Entscheidend für ihre schriftstellerische Karriere war die Begegnung mit Alfred Döblin. Seine Ermutigung zum Schreiben war der unmittelbare Impuls für ihre ersten Romane: Gilgi eine von uns (Bln. 1931), der recht schnell eine Auflage von 30.000 Stück erreichte und Das kunstseidene Mädchen (Bln. 1932), der weniger erfolgreich war. Beide Romane wurden 1933 von den Nationalsozialisten auf die Schwarze Liste gesetzt und als Asphaltliteratur mit antideutscher Tendenz bezeichnet. Ihre Romane handeln von vielen historischen Ereignissen, vom Ende des Kaiserreichs bis hin zur Nachkriegszeit. Sie beschreibt in ihren Romanen die Zeitgeschehnisse und Verhältnisse aus der Sicht des einfachen Bürgers. Keun versucht die deutsche Wirklichkeit mit dem eingeschränkten Blickwinkel eines einfachen Bürgers zu beschreiben, dabei wird keine Deutung der politischen und sozialen Struktur hinter dem Alltagsleben versucht.
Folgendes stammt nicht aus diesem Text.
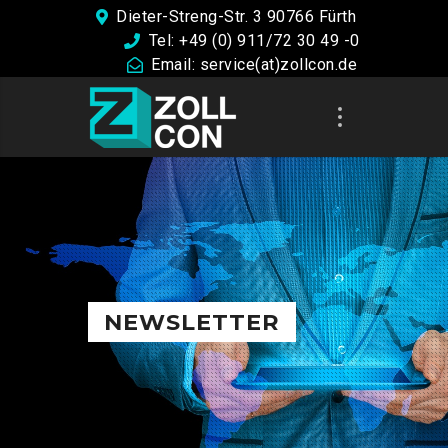
Dieter-Streng-Str. 3 90766 Fürth
Tel: +49 (0) 911/72 30 49 -0
Email: service(at)zollcon.de
NEWSLETTER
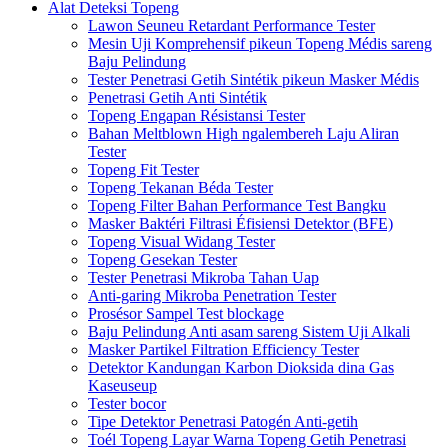
Alat Deteksi Topeng
Lawon Seuneu Retardant Performance Tester
Mesin Uji Komprehensif pikeun Topeng Médis sareng
Baju Pelindung
Tester Penetrasi Getih Sintétik pikeun Masker Médis
Penetrasi Getih Anti Sintétik
Topeng Engapan Résistansi Tester
Bahan Meltblown High ngalembereh Laju Aliran
Tester
Topeng Fit Tester
Topeng Tekanan Béda Tester
Topeng Filter Bahan Performance Test Bangku
Masker Baktéri Filtrasi Éfisiensi Detektor (BFE)
Topeng Visual Widang Tester
Topeng Gesekan Tester
Tester Penetrasi Mikroba Tahan Uap
Anti-garing Mikroba Penetration Tester
Prosésor Sampel Test blockage
Baju Pelindung Anti asam sareng Sistem Uji Alkali
Masker Partikel Filtration Efficiency Tester
Detektor Kandungan Karbon Dioksida dina Gas
Kaseuseup
Tester bocor
Tipe Detektor Penetrasi Patogén Anti-getih
Toél Topeng Layar Warna Topeng Getih Penetrasi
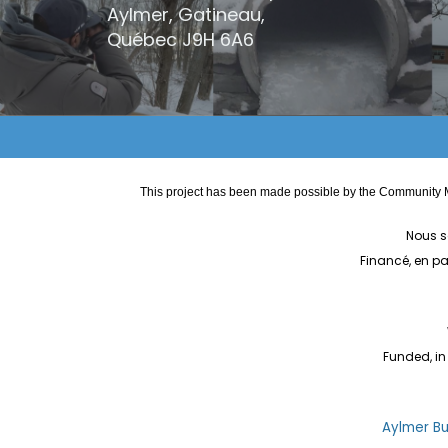
Aylmer, Gatineau,
Québec
J9H 6A6
This project has been made possible by the Community M
Nous s
Financé, en p
Funded, in
Aylmer Bul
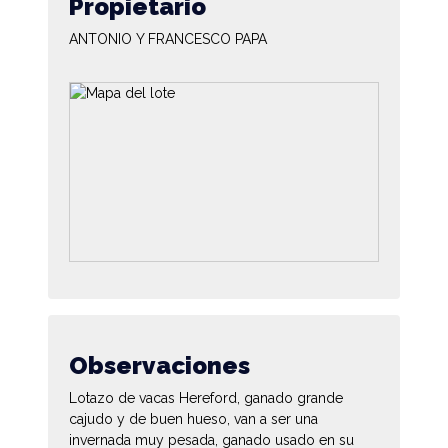
Propietario
ANTONIO Y FRANCESCO PAPA
Observaciones
Lotazo de vacas Hereford, ganado grande
cajudo y de buen hueso, van a ser una
invernada muy pesada, ganado usado en su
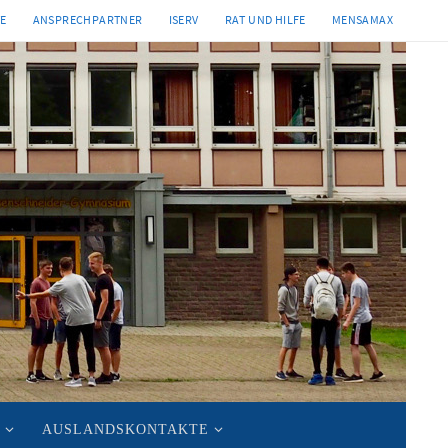
TE
ANSPRECHPARTNER
ISERV
RAT UND HILFE
MENSAMAX
AUSLANDSKONTAKTE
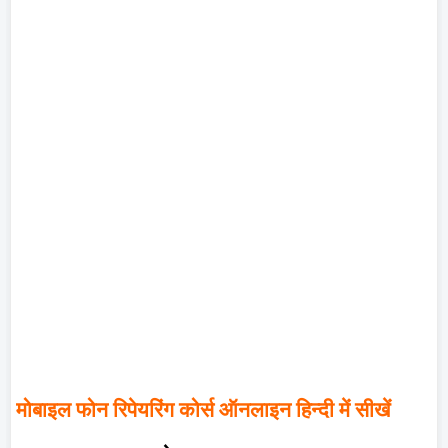
मोबाइल फोन रिपेयरिंग कोर्स ऑनलाइन हिन्दी में सीखें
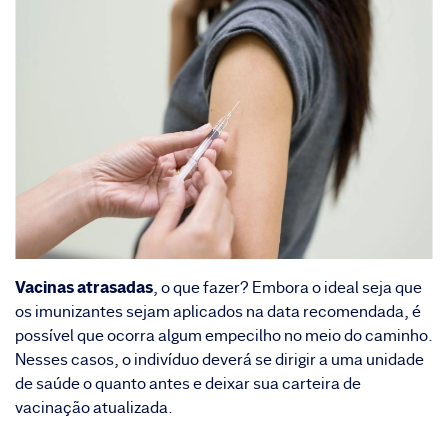
Vacinas atrasadas
, o que fazer? Embora o ideal seja que
os imunizantes sejam aplicados na data recomendada, é
possível que ocorra algum empecilho no meio do caminho.
Nesses casos, o indivíduo deverá se dirigir a uma unidade
de saúde o quanto antes e deixar sua carteira de
vacinação atualizada.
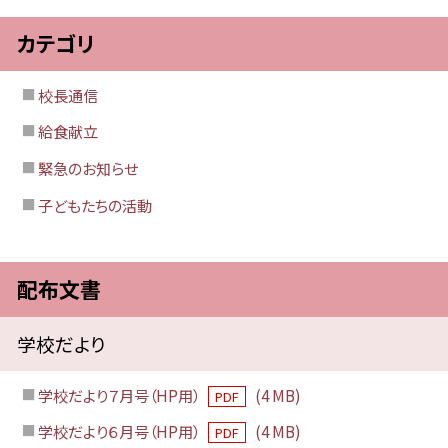
カテゴリ
校長通信
給食献立
緊急のお知らせ
子どもたちの活動
配布文書
学校だより
学校だより７月号（HP用）
(4 MB)
PDF
学校だより６月号（HP用）
(4 MB)
PDF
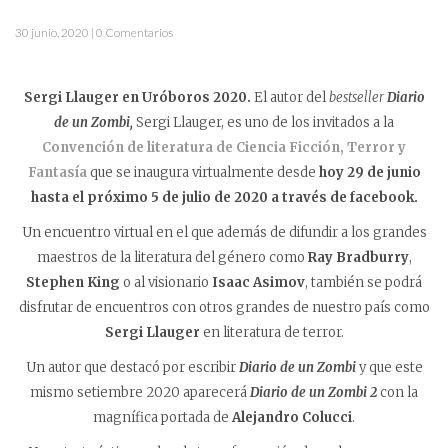
30 junio, 2020 | 0 Comentarios
Sergi Llauger en Uróboros 2020.
El autor del
bestseller
Diario
de un Zombi,
Sergi Llauger, es uno de los invitados a la
Convención de literatura de Ciencia Ficción, Terror y
Fantasía
que se inaugura virtualmente desde
hoy 29 de junio
hasta el próximo 5 de julio de 2020 a través de facebook.
Un encuentro virtual en el que además de difundir a los grandes
maestros de la literatura del género como
Ray Bradburry
,
Stephen King
o al visionario
Isaac Asimov
, también se podrá
disfrutar de encuentros con otros grandes de nuestro país como
Sergi Llauger
en literatura de terror.
Un autor que destacó por escribir
Diario de un Zombi
y que este
mismo setiembre 2020 aparecerá
Diario de un Zombi 2
con la
magnífica portada de
Alejandro Colucci
.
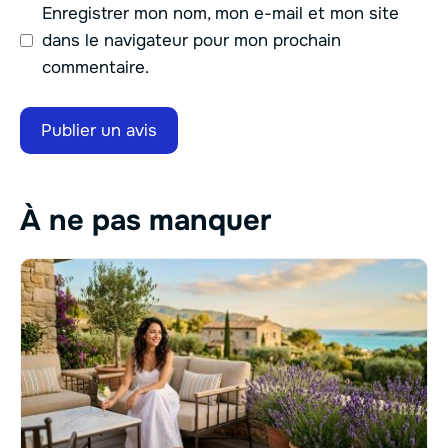
Enregistrer mon nom, mon e-mail et mon site
dans le navigateur pour mon prochain
commentaire.
À ne pas manquer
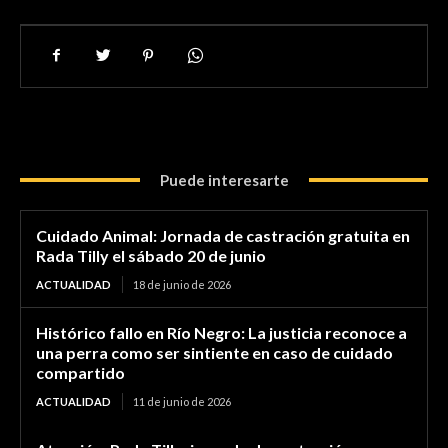
Puede interesarte
Cuidado Animal: Jornada de castración gratuita en
Rada Tilly el sábado 20 de junio
ACTUALIDAD
18 de junio de 2026
Histórico fallo en Río Negro: La justicia reconoce a
una perra como ser sintiente en caso de cuidado
compartido
ACTUALIDAD
11 de junio de 2026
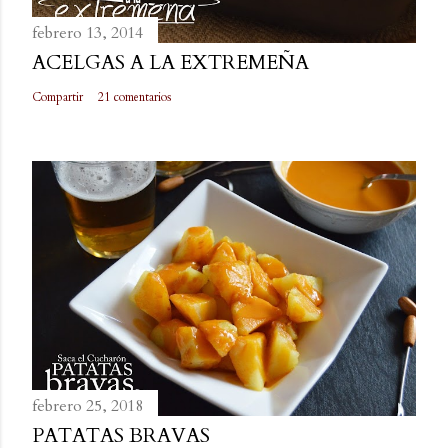
febrero 13, 2014
ACELGAS A LA EXTREMEÑA
Compartir
21 comentarios
febrero 25, 2018
PATATAS BRAVAS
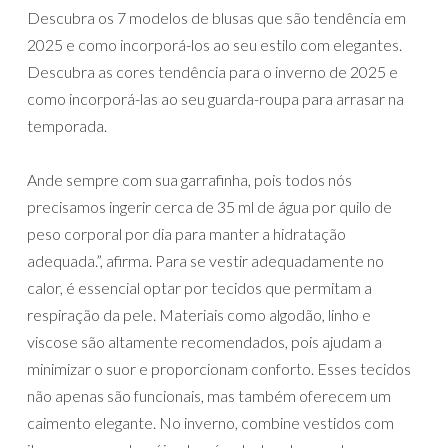
Descubra os 7 modelos de blusas que são tendência em
2025 e como incorporá-los ao seu estilo com elegantes.
Descubra as cores tendência para o inverno de 2025 e
como incorporá-las ao seu guarda-roupa para arrasar na
temporada.
Ande sempre com sua garrafinha, pois todos nós
precisamos ingerir cerca de 35 ml de água por quilo de
peso corporal por dia para manter a hidratação
adequada.”, afirma. Para se vestir adequadamente no
calor, é essencial optar por tecidos que permitam a
respiração da pele. Materiais como algodão, linho e
viscose são altamente recomendados, pois ajudam a
minimizar o suor e proporcionam conforto. Esses tecidos
não apenas são funcionais, mas também oferecem um
caimento elegante. No inverno, combine vestidos com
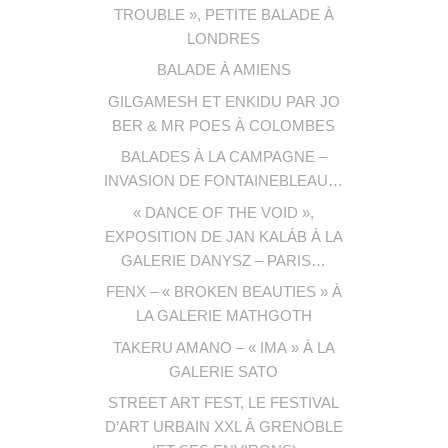
TROUBLE », PETITE BALADE À
LONDRES
BALADE À AMIENS
GILGAMESH ET ENKIDU PAR JO
BER & MR POES À COLOMBES
BALADES À LA CAMPAGNE –
INVASION DE FONTAINEBLEAU…
« DANCE OF THE VOID »,
EXPOSITION DE JAN KALÁB À LA
GALERIE DANYSZ – PARIS…
FENX – « BROKEN BEAUTIES » À
LA GALERIE MATHGOTH
TAKERU AMANO – « IMA » À LA
GALERIE SATO
STREET ART FEST, LE FESTIVAL
D’ART URBAIN XXL À GRENOBLE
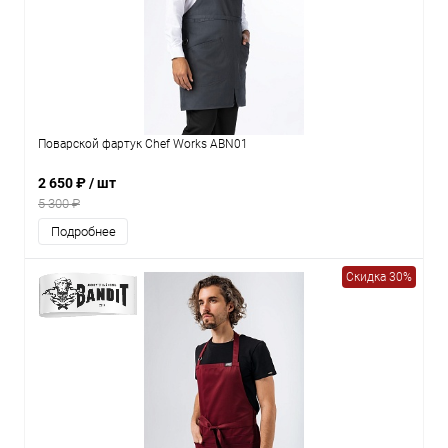
Поварской фартук Chef Works ABN01
2 650 ₽
/ шт
5 300 ₽
Подробнее
Скидка 30%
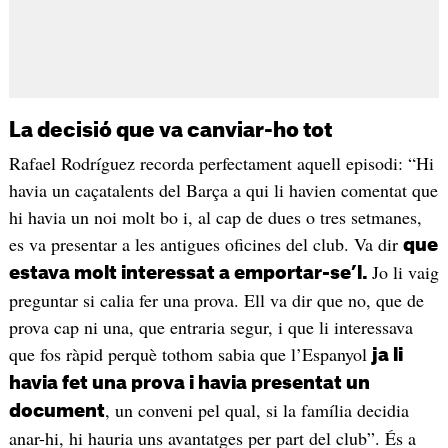
La decisió que va canviar-ho tot
Rafael Rodríguez recorda perfectament aquell episodi: “Hi
havia un caçatalents del Barça a qui li havien comentat que
hi havia un noi molt bo i, al cap de dues o tres setmanes,
es va presentar a les antigues oficines del club. Va dir
que
Jo li vaig
estava molt interessat a emportar-se’l.
preguntar si calia fer una prova. Ell va dir que no, que de
prova cap ni una, que entraria segur, i que li interessava
que fos ràpid perquè tothom sabia que l’Espanyol
ja li
havia fet una prova i havia presentat un
, un conveni pel qual, si la família decidia
document
anar-hi, hi hauria uns avantatges per part del club”. És a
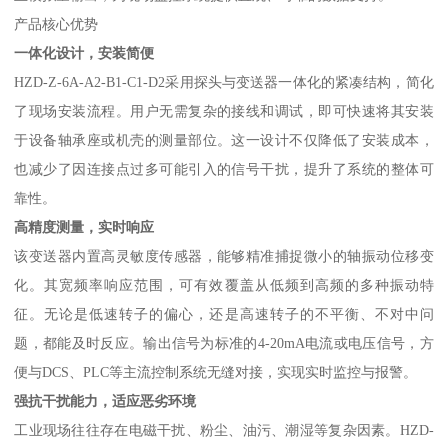
产品核心优势
一体化设计，安装简便
HZD-Z-6A-A2-B1-C1-D2采用探头与变送器一体化的紧凑结构，简化
了现场安装流程。用户无需复杂的接线和调试，即可快速将其安装
于设备轴承座或机壳的测量部位。这一设计不仅降低了安装成本，
也减少了因连接点过多可能引入的信号干扰，提升了系统的整体可
靠性。
高精度测量，实时响应
该变送器内置高灵敏度传感器，能够精准捕捉微小的轴振动位移变
化。其宽频率响应范围，可有效覆盖从低频到高频的多种振动特
征。无论是低速转子的偏心，还是高速转子的不平衡、不对中问
题，都能及时反应。输出信号为标准的4-20mA电流或电压信号，方
便与DCS、PLC等主流控制系统无缝对接，实现实时监控与报警。
强抗干扰能力，适应恶劣环境
工业现场往往存在电磁干扰、粉尘、油污、潮湿等复杂因素。HZD-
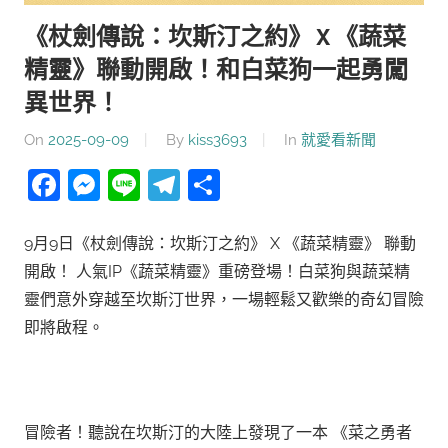
《杖劍傳說：坎斯汀之約》 X 《蔬菜
精靈》聯動開啟！和白菜狗一起勇闖
異世界！
On
2025-09-09
By
kiss3693
In
就愛看新聞
Facebook
Messenger
Line
Telegram
分
享
9月9日《杖劍傳說：坎斯汀之約》 X 《蔬菜精靈》 聯動
開啟！ 人氣IP《蔬菜精靈》重磅登場！白菜狗與蔬菜精
靈們意外穿越至坎斯汀世界，一場輕鬆又歡樂的奇幻冒險
即將啟程。
冒險者！聽說在坎斯汀的大陸上發現了一本 《菜之勇者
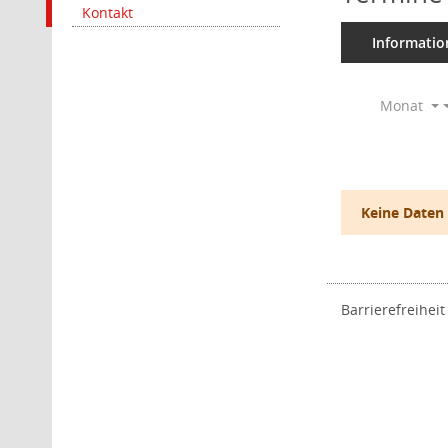
Kontakt
Informatio
Monat
Keine Daten
Barrierefreiheit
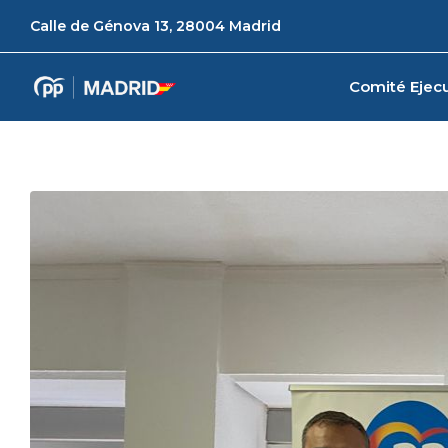
Calle de Génova 13, 28004 Madrid
Comité Ejecu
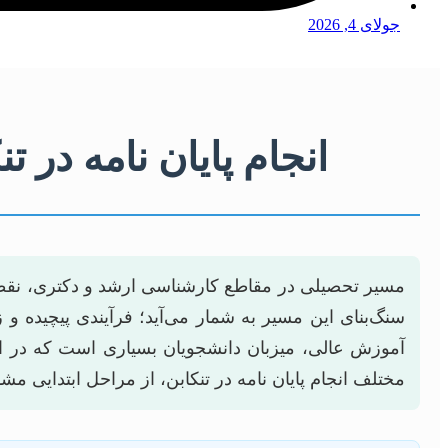
جولای 4, 2026
انجام پایان نامه در 
مسیر تحصیلی در مقاطع کارشناسی ارشد و دکتری، نقطه او
سنگ‌بنای این مسیر به شمار می‌آید؛ فرآیندی پیچیده و
آموزش عالی، میزبان دانشجویان بسیاری است که در این 
مختلف انجام پایان نامه در تنکابن، از مراحل ابتدایی مش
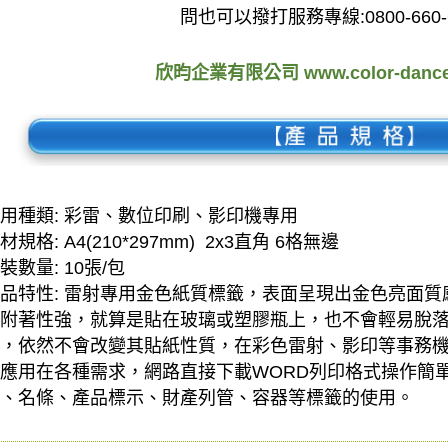
問也可以撥打服務專線:0800-660-
欣昀企業有限公司 www.color-dance
用種類: 彩雷、數位印刷、影印機專用
材規格: A4(210*297mm) 2x3直角 6格無邊
裝數量: 10張/包
品特性: 雷射專用金色紙質標籤，表面呈現出金色亮面
附著性強，就算是貼在玻璃或塑膠瓶上，也不會輕易脫
，依然不會改變其貼紙性質，在彩色雷射、影印等事務
應用在各種需求，網路直接下載WORD列印格式操作簡
、名條、產品標示、財產列管、容器等標籤的使用。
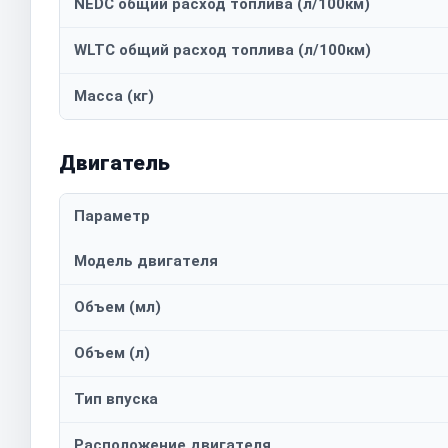
NEDC общий расход топлива (л/100км)
WLTC общий расход топлива (л/100км)
Масса (кг)
Двигатель
Параметр
Модель двигателя
Объем (мл)
Объем (л)
Тип впуска
Расположение двигателя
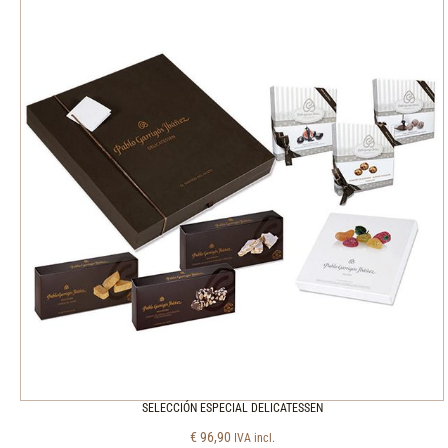
SELECCIÓN ESPECIAL DELICATESSEN
€
96,90
IVA incl.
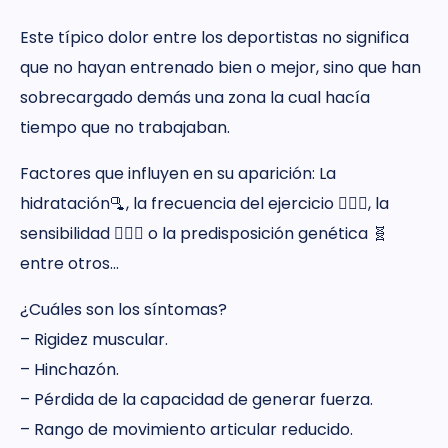
Este típico dolor entre los deportistas no significa
que no hayan entrenado bien o mejor, sino que han
sobrecargado demás una zona la cual hacía
tiempo que no trabajaban.
Factores que influyen en su aparición: La
hidratación🫗, la frecuencia del ejercicio 🤸🏽‍♀️, la
sensibilidad 🧘🏼‍♂️ o la predisposición genética 🧬
entre otros…
¿Cuáles son los síntomas?
– Rigidez muscular.
– Hinchazón.
– Pérdida de la capacidad de generar fuerza.
– Rango de movimiento articular reducido.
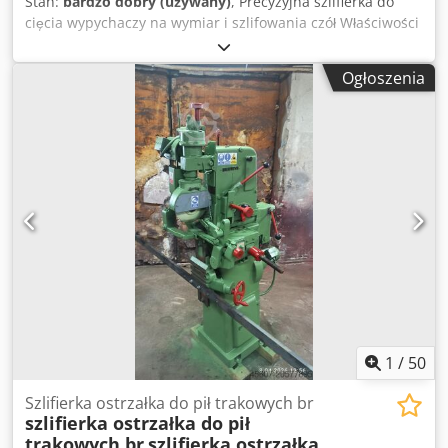
Stan:
bardzo dobry (używany)
, Precyzyjna szlifierka do
cięcia wypychaczy na wymiar i szlifowania czół Właściwości
szlifierki: Precyzyjne urządzenie umożliwiające
półautomatyczne cięcie na wymiar wypychaczy oraz
Ogłoszenia
szlifowanie czół w jednym mocowaniu Podczas pracy
szlifierka może być regulowana Naciąg pasa może być
regulowany i kontrolowany automatycznie (im większy
opór, tym bardziej napięty pas) Szlifierka do cięcia
wypychaczy i szlifowania czół Szlifierka do cięcia
wypychaczy i szlifowania czół Kod producenta 100
Parametry szlifierki: Dedpsvyuw Ssfx Ad Rokr Moc silnika -
0,735kW Max. prędkość - 3 600obr/min Zakres średnic - ⌀1-
25 mm Maksymalna długość - 300mm (opcjonalnie 500 lub
600mm) Tolerancja długości dla ⌀25x300mm: +/- 0,01mm
Wymiary LxWxH: 430x360x500mm Ciężar - 109kg Link do
filmu na YouTube:
1
/
50
Szlifierka ostrzałka do pił trakowych br
szlifierka ostrzałka do pił
trakowych br
szlifierka ostrzałka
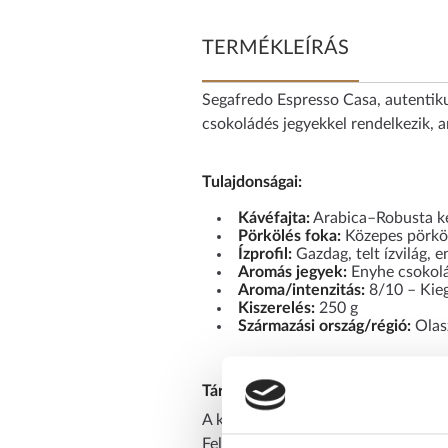
TERMÉKLEÍRÁS
Segafredo Espresso Casa, autentiku
csokoládés jegyekkel rendelkezik, a
Tulajdonságai:
Kávéfajta:
Arabica–Robusta k
Pörkölés foka:
Közepes pörkö
Ízprofil:
Gazdag, telt ízvilág, 
Aromás jegyek:
Enyhe csokolá
Aroma/intenzitás:
8/10 – Kieg
Kiszerelés:
250 g
Származási ország/régió:
Olasz
Tárolási javaslat:
A kávét hűvös, száraz, fénytől véde
Felbontás után javasolt 1–2 héten b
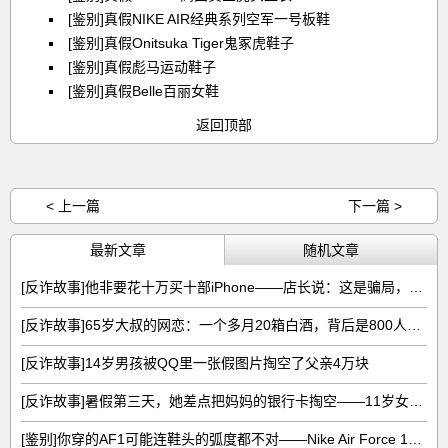
[鉴别]真假NIKE AIR经典系列空军一号板鞋
[鉴别]真假Onitsuka Tiger鬼冢虎鞋子
[鉴别]真假彪马运动鞋子
[鉴别]真假Belle百丽女鞋
返回顶部
< 上一篇
下一篇 >
最新文章
随机文章
[反诈故事]他非要花十万买十部iPhone——店长说：这是骗局，不卖
[反诈故事]65岁大叔的网恋：一个多月20箱白酒，背后是800人的收割流水线
[反诈故事]14岁男孩被QQ里一张假图片掏空了父亲4万块
[反诈故事]暑假第三天，她差点把妈妈的银行卡掏空——11岁女孩的8783元噩梦
[鉴别]你穿的AF1可能连鞋头的弧度都不对——Nike Air Force 1真假五图拆解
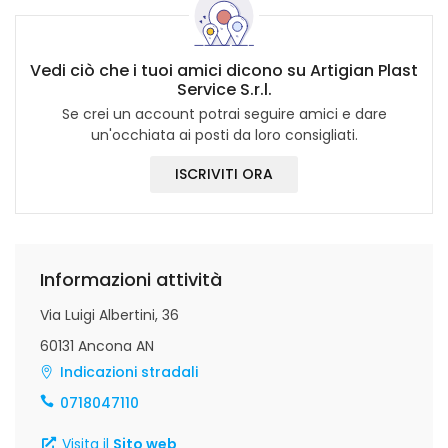
Vedi ciò che i tuoi amici dicono su Artigian Plast
Service S.r.l.
Se crei un account potrai seguire amici e dare
un'occhiata ai posti da loro consigliati.
ISCRIVITI ORA
Informazioni attività
Via Luigi Albertini, 36
60131 Ancona AN
Indicazioni stradali
0718047110
Visita il
Sito web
Die naive Sichtweise, die Beobachtungsschärfe sowie der Witz und die Schlagfertigkeit der Ich-Person wirken duch die sprachlichen Gesten wie ein normales Drauflosreden. Gilgi eine von uns: Durch den Titel ist eine Identifikation mit der Person möglich. Gilgi (sowie Doris in dem Roman Das kunstseidene Mädchen) weisen typische Merkmale damaliger Personen auf. Gilgi hält Schönheit und Tüchtigkeit für die wichtigsten Dinge im Leben und stellt ihr Leben dementsprechend um, scheitert am Ende aber kläglich. Die Exilromane: In den Exilromanen wird die politische Lebenswirklichkeit in den Mittelpunkt gerückt. In dem Roman Nach Mitternacht deckt eine junge Frau die Männerherrschaft und die menschliche Erbärmlichkeit im Dritten Reich auf. In dem Roman Kinder aller Länder wird die Situation eines Mädchens im Exil beschrieben, das ohne Pa ss und mit ständigem Wechsel ihres Aufenthaltortes lebt. Viele Romanfiguren haben Ähnlichkeit mit realen Personen aus Keuns Leben.